- **TASK DIRECTIONS**
First find the line with "23: (483, 356, 5.79)" in the entries below, then set down exactly every line through the line with "37: (422, 168, 18.52)", that line included.
────────────────────────────────────────
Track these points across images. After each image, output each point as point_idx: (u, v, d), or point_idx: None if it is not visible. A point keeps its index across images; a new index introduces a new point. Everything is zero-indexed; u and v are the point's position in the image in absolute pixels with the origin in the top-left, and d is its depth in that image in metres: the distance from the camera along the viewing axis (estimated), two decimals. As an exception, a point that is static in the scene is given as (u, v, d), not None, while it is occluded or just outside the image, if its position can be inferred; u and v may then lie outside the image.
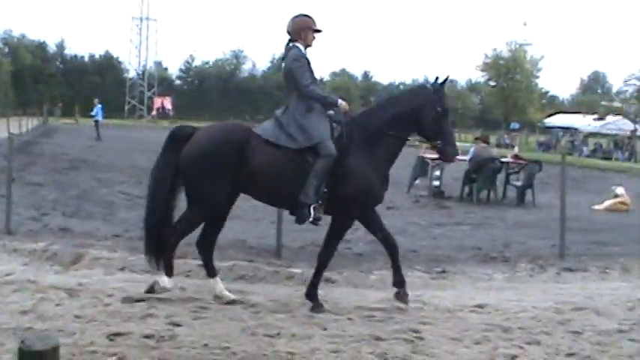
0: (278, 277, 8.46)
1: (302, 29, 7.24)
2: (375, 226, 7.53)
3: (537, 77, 64.45)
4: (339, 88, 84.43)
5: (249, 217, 12.60)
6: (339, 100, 7.23)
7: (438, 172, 17.79)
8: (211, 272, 7.37)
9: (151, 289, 7.11)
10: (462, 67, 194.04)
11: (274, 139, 6.97)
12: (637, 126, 47.19)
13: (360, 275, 8.79)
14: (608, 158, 43.86)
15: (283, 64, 7.38)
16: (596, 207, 16.47)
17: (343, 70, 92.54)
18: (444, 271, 9.01)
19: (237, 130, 7.28)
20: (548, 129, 61.83)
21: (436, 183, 17.71)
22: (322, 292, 7.72)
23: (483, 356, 5.79)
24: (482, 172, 16.75)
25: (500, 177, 17.63)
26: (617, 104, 52.53)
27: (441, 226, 12.82)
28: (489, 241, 11.22)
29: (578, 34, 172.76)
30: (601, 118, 50.12)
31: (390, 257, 7.51)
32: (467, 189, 17.26)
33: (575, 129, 55.70)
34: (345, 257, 9.57)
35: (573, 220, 13.49)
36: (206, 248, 7.40)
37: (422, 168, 18.52)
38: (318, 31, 7.35)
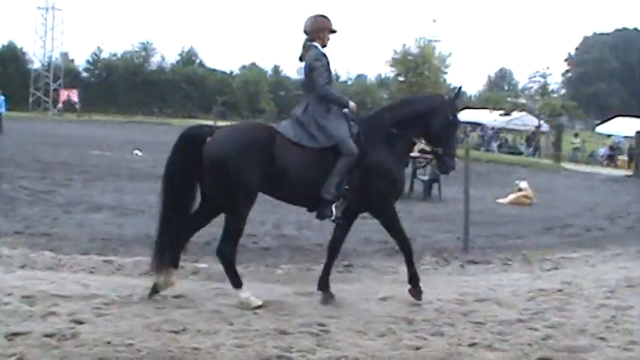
0: (184, 273, 8.37)
1: (321, 30, 7.41)
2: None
3: (445, 73, 65.63)
4: (249, 81, 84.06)
5: (155, 212, 12.39)
6: (350, 102, 7.40)
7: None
8: (174, 264, 7.26)
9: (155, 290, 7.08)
10: (372, 62, 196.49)
11: (298, 139, 7.09)
12: (541, 122, 48.60)
13: (267, 270, 8.81)
14: (517, 153, 45.07)
15: (303, 64, 7.41)
16: (501, 201, 16.98)
17: (253, 64, 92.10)
18: (349, 265, 9.12)
19: (262, 129, 7.31)
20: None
21: (345, 177, 17.83)
22: (228, 286, 7.71)
23: (387, 348, 5.90)
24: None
25: (408, 171, 17.86)
26: (522, 100, 53.93)
27: (350, 219, 12.91)
28: (396, 236, 11.39)
29: (486, 31, 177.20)
30: (507, 114, 51.38)
31: (404, 254, 7.69)
32: (375, 183, 17.41)
33: (482, 124, 57.06)
34: (251, 252, 9.58)
35: (478, 214, 13.87)
36: (180, 246, 7.32)
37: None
38: (334, 31, 7.49)
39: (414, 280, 7.56)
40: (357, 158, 7.11)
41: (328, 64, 7.35)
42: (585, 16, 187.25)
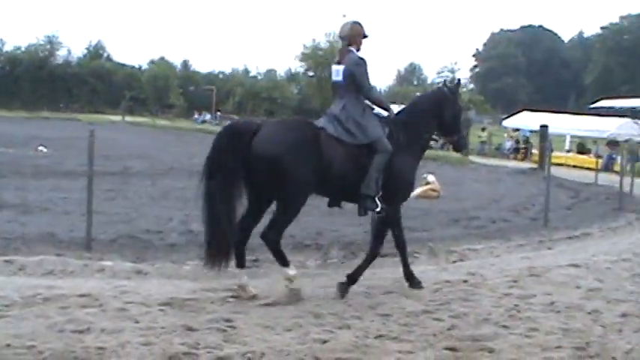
0: (88, 271, 8.25)
1: (357, 35, 7.93)
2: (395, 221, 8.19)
3: (355, 68, 66.30)
4: (158, 76, 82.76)
5: (59, 210, 12.24)
6: (390, 106, 8.09)
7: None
8: (241, 264, 7.58)
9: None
10: (282, 57, 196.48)
11: (338, 135, 7.50)
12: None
13: (173, 266, 8.74)
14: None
15: (342, 67, 7.75)
16: (408, 194, 17.25)
17: (162, 59, 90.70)
18: (257, 260, 9.12)
19: (308, 125, 7.64)
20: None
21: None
22: (133, 284, 7.63)
23: (295, 342, 5.95)
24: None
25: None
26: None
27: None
28: (303, 230, 11.38)
29: (396, 26, 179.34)
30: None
31: (400, 252, 8.29)
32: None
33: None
34: (158, 249, 9.49)
35: (386, 208, 14.08)
36: (243, 241, 7.61)
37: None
38: (367, 36, 8.01)
39: (409, 278, 8.17)
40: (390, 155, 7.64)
41: (367, 67, 7.77)
42: (492, 13, 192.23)
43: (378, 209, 7.67)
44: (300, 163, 7.13)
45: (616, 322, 7.12)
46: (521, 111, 54.21)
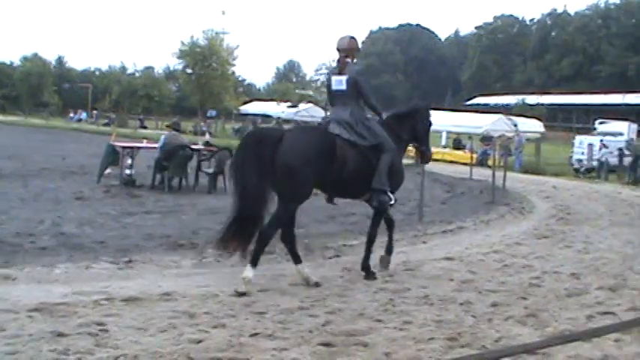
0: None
1: (354, 49, 9.01)
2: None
3: (233, 65, 66.15)
4: (31, 73, 79.93)
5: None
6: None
7: (129, 161, 17.62)
8: (297, 260, 8.41)
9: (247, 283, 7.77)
10: (160, 54, 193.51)
11: (352, 139, 8.35)
12: (328, 113, 50.25)
13: (43, 270, 8.42)
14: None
15: (345, 77, 8.65)
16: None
17: (35, 55, 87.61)
18: (130, 261, 8.95)
19: (325, 133, 8.40)
20: (244, 116, 63.84)
21: (128, 172, 17.50)
22: (1, 289, 7.34)
23: (169, 343, 5.89)
24: (173, 160, 16.83)
25: (192, 164, 17.87)
26: (310, 92, 55.34)
27: (132, 215, 12.70)
28: (179, 229, 11.34)
29: (275, 23, 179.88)
30: (294, 106, 52.61)
31: (388, 228, 9.41)
32: (159, 177, 17.25)
33: (269, 116, 58.11)
34: (27, 252, 9.15)
35: (263, 205, 14.08)
36: (291, 240, 8.44)
37: (113, 156, 18.17)
38: (359, 50, 9.30)
39: (389, 250, 9.39)
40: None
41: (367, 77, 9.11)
42: (371, 11, 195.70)
43: (392, 202, 8.71)
44: (315, 168, 7.98)
45: (487, 312, 7.41)
46: (398, 108, 55.32)
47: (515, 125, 44.38)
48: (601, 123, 55.28)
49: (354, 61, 8.96)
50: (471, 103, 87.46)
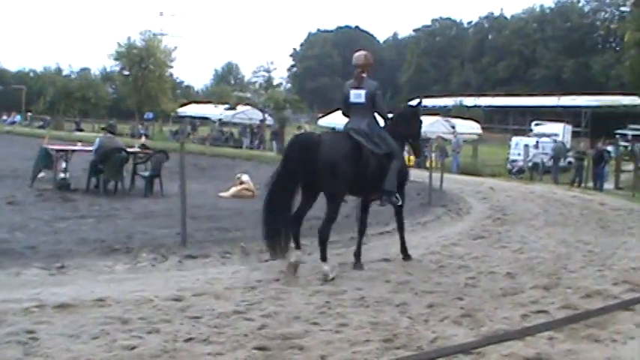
0: None
1: (369, 65, 10.12)
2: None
3: (171, 67, 65.59)
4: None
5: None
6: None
7: (63, 164, 17.32)
8: (298, 246, 9.22)
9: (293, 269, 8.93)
10: (96, 55, 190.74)
11: (371, 147, 9.46)
12: (266, 115, 50.04)
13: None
14: (240, 147, 46.02)
15: (363, 91, 9.81)
16: (222, 194, 17.29)
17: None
18: (63, 267, 8.78)
19: (352, 138, 9.42)
20: (182, 118, 63.27)
21: (62, 175, 17.21)
22: None
23: (101, 350, 5.80)
24: (108, 163, 16.60)
25: (128, 167, 17.65)
26: (248, 94, 55.08)
27: (65, 219, 12.47)
28: (113, 233, 11.17)
29: (213, 24, 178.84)
30: (232, 108, 52.32)
31: (400, 230, 10.78)
32: (94, 180, 16.99)
33: (207, 118, 57.73)
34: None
35: (199, 208, 14.03)
36: (298, 226, 9.24)
37: (46, 160, 17.84)
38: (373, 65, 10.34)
39: (404, 251, 10.59)
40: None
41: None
42: (309, 13, 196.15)
43: (400, 203, 10.16)
44: (349, 169, 9.07)
45: (423, 313, 7.47)
46: (337, 110, 55.48)
47: (453, 127, 44.94)
48: (537, 124, 56.47)
49: (369, 75, 10.07)
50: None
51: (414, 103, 11.06)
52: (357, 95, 9.84)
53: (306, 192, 9.22)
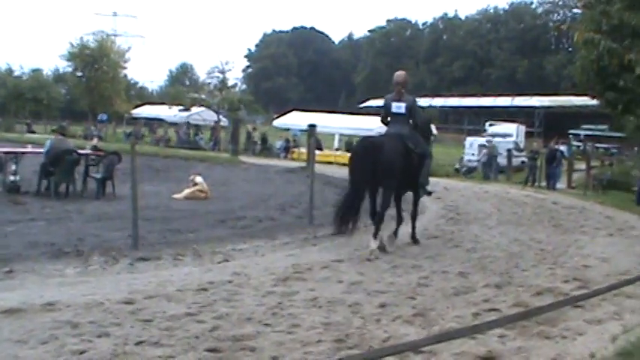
0: None
1: (406, 82, 12.31)
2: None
3: (125, 68, 64.98)
4: None
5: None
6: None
7: (13, 167, 17.08)
8: (376, 235, 11.32)
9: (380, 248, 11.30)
10: (48, 55, 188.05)
11: (411, 146, 11.65)
12: (220, 116, 49.80)
13: None
14: (196, 148, 45.70)
15: (404, 104, 11.86)
16: (176, 196, 17.20)
17: None
18: (11, 271, 8.67)
19: (404, 140, 11.61)
20: (136, 120, 62.66)
21: (12, 178, 16.96)
22: None
23: (49, 355, 5.72)
24: (60, 165, 16.41)
25: (80, 169, 17.47)
26: (202, 95, 54.65)
27: (15, 223, 12.30)
28: (64, 236, 11.05)
29: (167, 25, 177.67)
30: (187, 109, 51.90)
31: (413, 219, 12.83)
32: (45, 183, 16.78)
33: (162, 120, 57.25)
34: None
35: (152, 210, 13.96)
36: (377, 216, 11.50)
37: (-5, 162, 17.57)
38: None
39: (414, 236, 12.60)
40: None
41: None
42: (264, 14, 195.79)
43: (430, 195, 13.55)
44: (403, 166, 11.39)
45: (375, 312, 7.50)
46: (291, 111, 55.51)
47: (408, 127, 45.22)
48: (491, 125, 57.11)
49: (406, 90, 12.19)
50: (364, 105, 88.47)
51: (424, 104, 13.07)
52: (398, 107, 11.88)
53: (371, 187, 11.47)
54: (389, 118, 12.09)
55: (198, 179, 17.82)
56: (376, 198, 11.63)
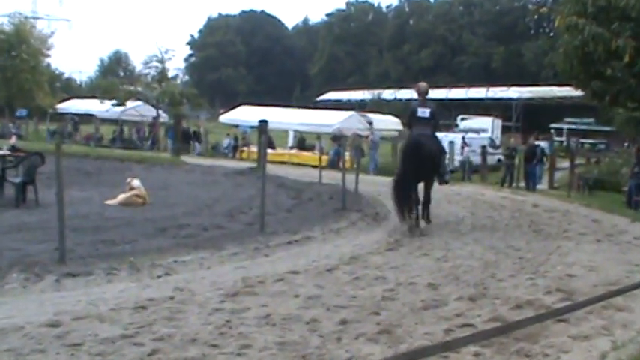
0: None
1: (428, 92, 16.17)
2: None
3: (48, 56, 64.07)
4: None
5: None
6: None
7: None
8: (418, 223, 15.59)
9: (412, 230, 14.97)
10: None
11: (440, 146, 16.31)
12: (160, 111, 49.27)
13: None
14: (133, 147, 45.28)
15: (428, 110, 15.75)
16: (110, 202, 17.02)
17: None
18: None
19: (435, 138, 16.14)
20: (62, 115, 61.90)
21: None
22: None
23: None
24: (-28, 169, 16.16)
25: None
26: (139, 88, 54.02)
27: None
28: (-23, 250, 10.87)
29: (99, 9, 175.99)
30: (120, 104, 51.32)
31: (427, 204, 16.20)
32: (-47, 189, 16.49)
33: (92, 115, 56.62)
34: None
35: (82, 219, 13.81)
36: (417, 203, 15.80)
37: None
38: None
39: (428, 216, 16.15)
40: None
41: None
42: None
43: (448, 183, 17.39)
44: (438, 160, 15.75)
45: (335, 330, 7.52)
46: (240, 105, 55.36)
47: (370, 123, 45.30)
48: (463, 119, 57.55)
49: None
50: (321, 98, 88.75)
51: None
52: (423, 112, 15.73)
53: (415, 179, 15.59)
54: (417, 122, 15.88)
55: (136, 183, 17.66)
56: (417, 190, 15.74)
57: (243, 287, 9.37)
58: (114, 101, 51.21)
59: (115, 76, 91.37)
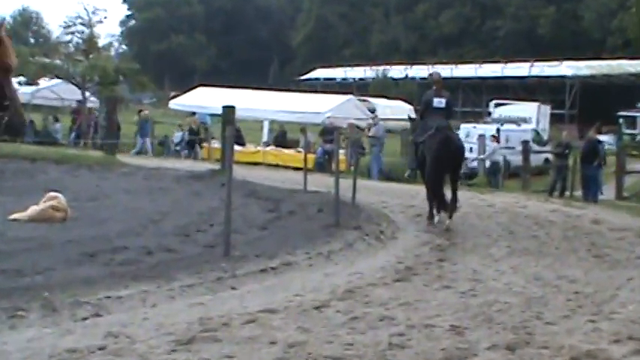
0: None
1: (441, 81, 21.30)
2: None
3: None
4: None
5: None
6: None
7: None
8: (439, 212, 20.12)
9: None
10: None
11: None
12: (87, 93, 48.55)
13: None
14: (51, 142, 45.03)
15: (444, 99, 19.63)
16: (17, 216, 16.91)
17: None
18: None
19: (456, 133, 23.55)
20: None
21: None
22: None
23: None
24: None
25: None
26: (57, 61, 53.23)
27: None
28: None
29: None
30: (31, 83, 50.49)
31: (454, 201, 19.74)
32: None
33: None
34: None
35: (-26, 240, 13.72)
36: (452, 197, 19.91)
37: None
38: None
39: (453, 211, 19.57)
40: None
41: None
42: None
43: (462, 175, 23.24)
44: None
45: (325, 391, 7.51)
46: (198, 87, 55.39)
47: (373, 110, 45.40)
48: (497, 105, 57.67)
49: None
50: (307, 77, 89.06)
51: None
52: (439, 102, 19.44)
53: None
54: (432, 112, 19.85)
55: (52, 193, 17.60)
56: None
57: (200, 332, 9.30)
58: (21, 79, 50.86)
59: (21, 43, 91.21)
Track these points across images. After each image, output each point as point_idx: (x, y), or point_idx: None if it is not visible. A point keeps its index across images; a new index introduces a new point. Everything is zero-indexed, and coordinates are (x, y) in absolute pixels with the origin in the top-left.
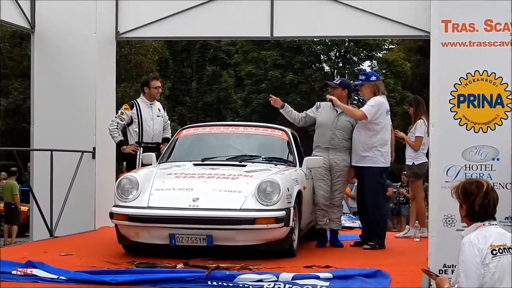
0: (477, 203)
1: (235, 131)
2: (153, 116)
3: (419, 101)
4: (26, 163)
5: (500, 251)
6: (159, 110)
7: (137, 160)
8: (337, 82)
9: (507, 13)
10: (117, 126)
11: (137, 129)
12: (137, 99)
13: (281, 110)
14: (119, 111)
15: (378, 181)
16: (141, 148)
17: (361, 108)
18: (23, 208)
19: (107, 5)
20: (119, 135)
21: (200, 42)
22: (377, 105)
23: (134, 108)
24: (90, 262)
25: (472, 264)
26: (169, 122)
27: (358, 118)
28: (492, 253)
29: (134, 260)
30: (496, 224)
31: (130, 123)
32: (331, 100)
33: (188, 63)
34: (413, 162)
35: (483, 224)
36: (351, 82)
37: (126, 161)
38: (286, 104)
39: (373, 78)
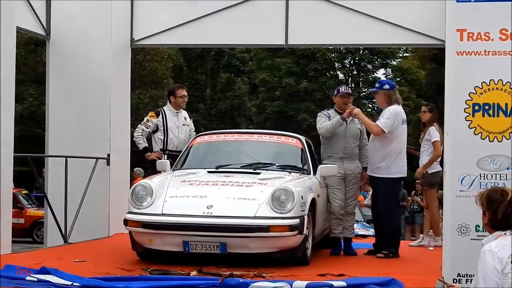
0: (500, 211)
1: (249, 139)
2: (179, 124)
3: (436, 109)
4: (41, 169)
5: None
6: (185, 118)
7: None
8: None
9: None
10: (142, 133)
11: (162, 137)
12: (164, 107)
13: (340, 119)
14: (145, 118)
15: (391, 191)
16: (165, 155)
17: (376, 123)
18: None
19: (122, 12)
20: (144, 141)
21: (215, 49)
22: (392, 116)
23: (160, 116)
24: (104, 268)
25: (491, 272)
26: (194, 132)
27: (376, 134)
28: None
29: (148, 267)
30: None
31: (155, 130)
32: (352, 114)
33: (202, 70)
34: (427, 171)
35: (505, 234)
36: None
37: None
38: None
39: (386, 86)
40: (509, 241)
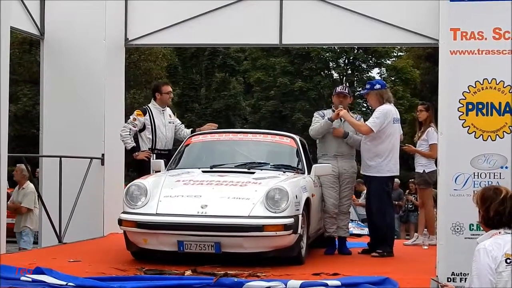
0: (492, 209)
1: (243, 138)
2: (165, 122)
3: (433, 108)
4: (35, 169)
5: None
6: (170, 116)
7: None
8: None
9: None
10: (130, 132)
11: (150, 136)
12: (149, 105)
13: (328, 120)
14: (131, 117)
15: (383, 189)
16: (154, 155)
17: (366, 122)
18: None
19: (116, 12)
20: (132, 141)
21: (209, 49)
22: (382, 115)
23: (147, 114)
24: (99, 268)
25: (486, 271)
26: (182, 125)
27: (364, 133)
28: (506, 261)
29: (143, 267)
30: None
31: (142, 129)
32: (339, 115)
33: (197, 70)
34: (424, 170)
35: (499, 232)
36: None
37: (137, 168)
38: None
39: (378, 86)
40: (503, 240)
────────────────────────────────────────
- **SOLUTION FOR THIS EXERCISE**
23: (483, 356, 5.79)
24: (482, 172, 16.75)
25: (500, 177, 17.63)
26: (617, 104, 52.53)
27: (441, 226, 12.82)
28: (489, 241, 11.22)
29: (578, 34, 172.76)
30: (601, 118, 50.12)
31: (390, 257, 7.51)
32: (467, 189, 17.26)
33: (575, 129, 55.70)
34: (345, 257, 9.57)
35: (573, 220, 13.49)
36: (206, 248, 7.40)
37: (422, 168, 18.52)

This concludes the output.